Tue, July 14, 4:15 to 5:45pm, Edinburgh International Conference Centre, Floor: Level 0, Moorfoot Suite

English Abstract

In recent years, Western scientists and biotech firms have explored the possibilities of grafting to produce new crop plants. Physically combining the bodies of different plant varieties or species is now used in propagation, hybridization, and the creation of “graft chimeras,” plants with two or more separate genomes within a single organism. Although these plants are now marketed as new innovations, historians of science are aware that attempts to create such chimeral organisms are not new. In this paper, I argue that chimeras and graft hybrids have undergone a process of commercial and scientific commodification. For much of the twentieth century, plant grafting was largely sidelined in Western science and was associated with the Soviet Union and Lysenko’s discredited biology.
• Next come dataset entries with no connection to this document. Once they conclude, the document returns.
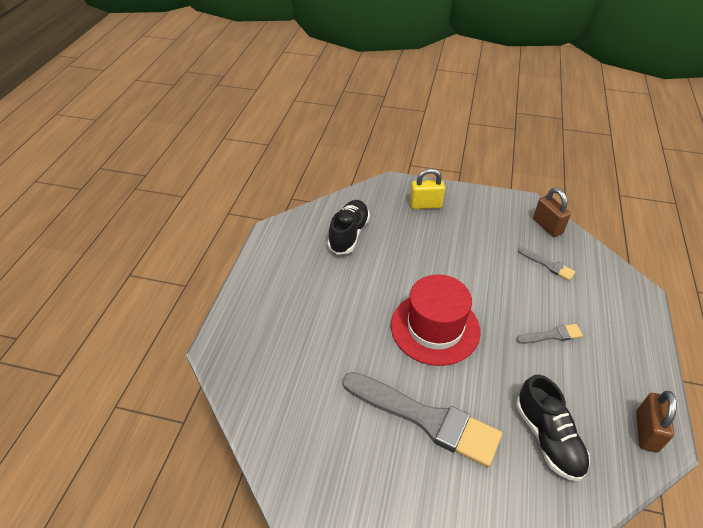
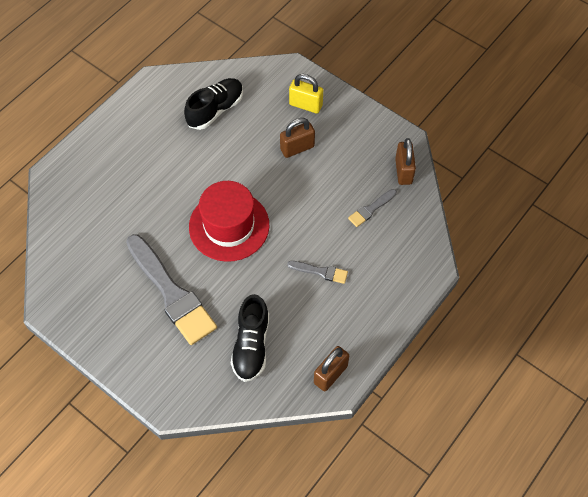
camera: 25 degrees right, 15 degrees up
(445, 239) = (297, 148): none -> brown padlock
(548, 265) = (371, 209): grey brush -> grey brush turned 75 degrees clockwise

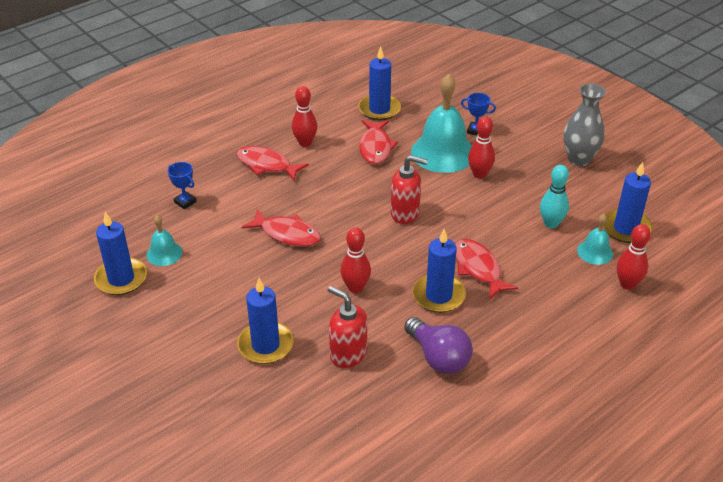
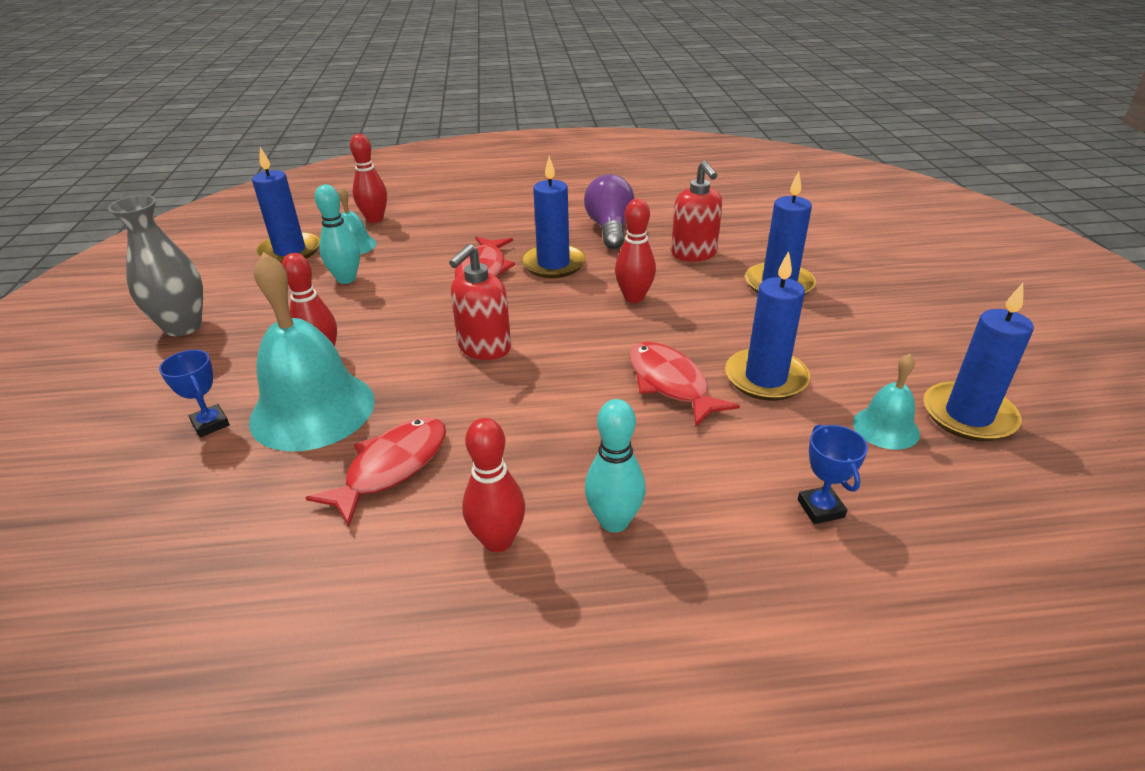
camera: 145 degrees left, 5 degrees down
(267, 165) = (614, 521): red fish -> turquoise bowling pin
(379, 109) = (271, 555): blue candle -> blue candle (765, 378)
(405, 214) = (484, 348): red soap dispenser -> red soap dispenser turned 105 degrees counterclockwise

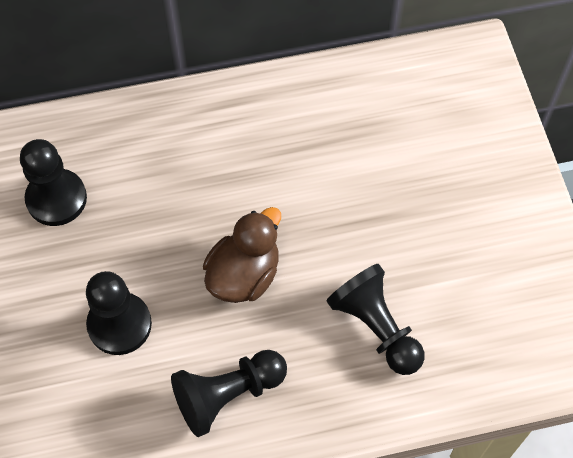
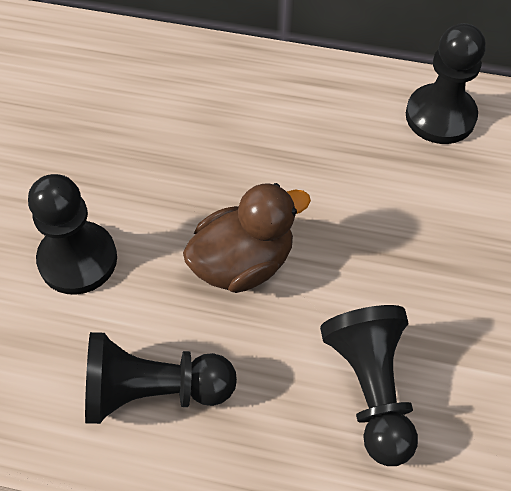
camera: 25 degrees right, 5 degrees down
(56, 199) = (87, 108): black pawn -> black pawn (440, 116)

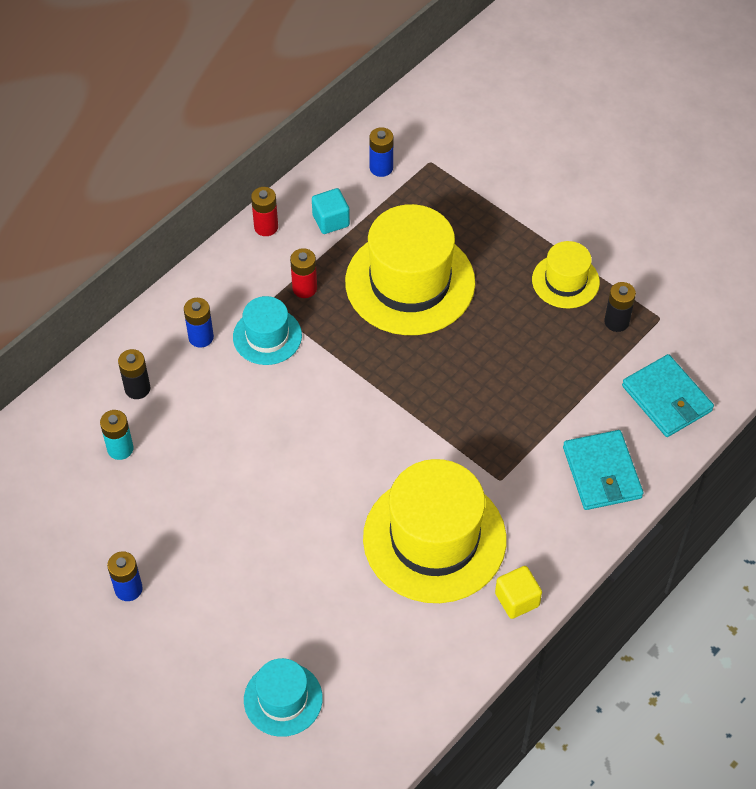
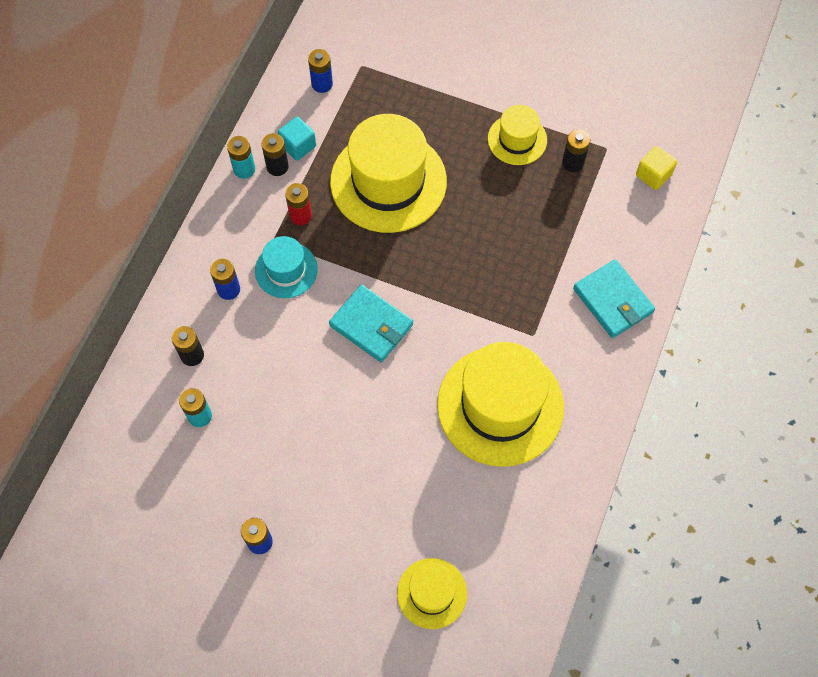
camera: 20 degrees left, 10 degrees up
(266, 227) = (244, 169): red battery -> turquoise battery
(283, 699) = (432, 593): turquoise hat -> yellow hat
(301, 234) = (277, 167): none -> black battery
(517, 600) = (588, 436): yellow cube -> yellow cube (653, 175)
(667, 398) = (639, 218): turquoise wallet -> turquoise wallet (371, 325)

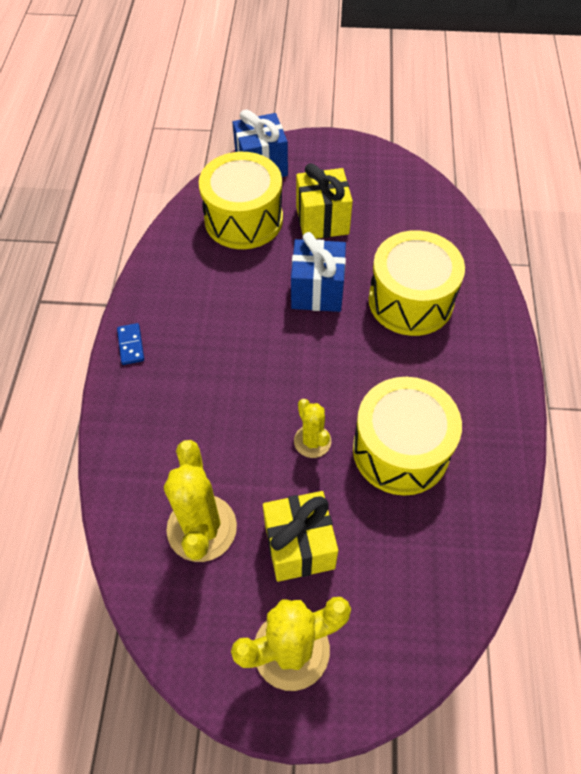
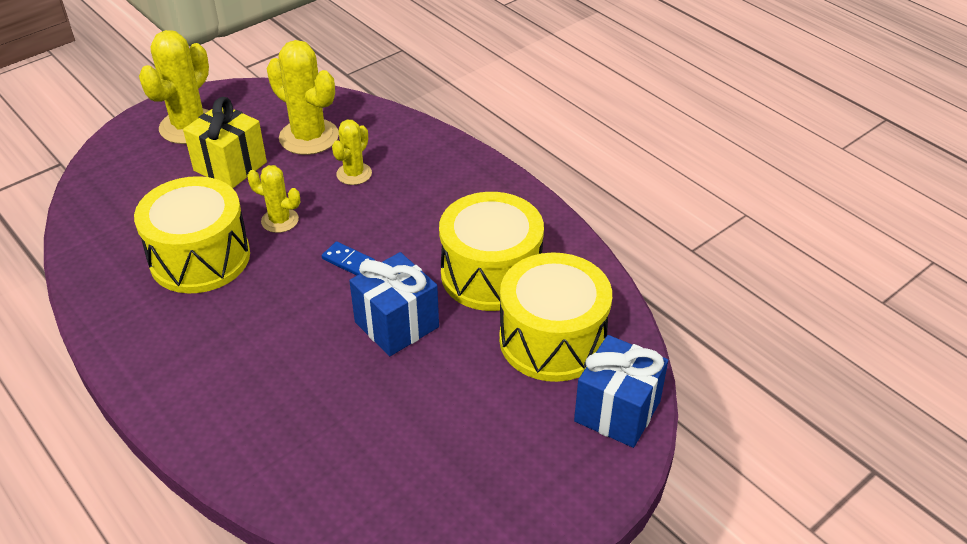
camera: 135 degrees right, 15 degrees down
(131, 345) = (499, 186): blue domino -> blue domino (348, 261)
(212, 446) = (354, 174): none -> yellow cactus
(322, 221) = (472, 397): yellow gift -> none
(410, 300) = (294, 379): yellow drum -> yellow drum (491, 274)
Today, grafting has been incorporated into both evolutionary theory and biotechnology. Its practitioners have successfully and explicitly distanced the technique from Lysenkoism and Marxist science. Natural grafting has been used to explain the convoluted evolutionary history of plants, and disease-resistant graft chimeras have been created by breeders in the Netherlands and granted intellectual property rights. Plant chimeras have been reinvented through commodification, moving from pseudoscience to marketable products. Yet commodification comes with its own costs, and chimeras are now subject to commercial secrecy and control.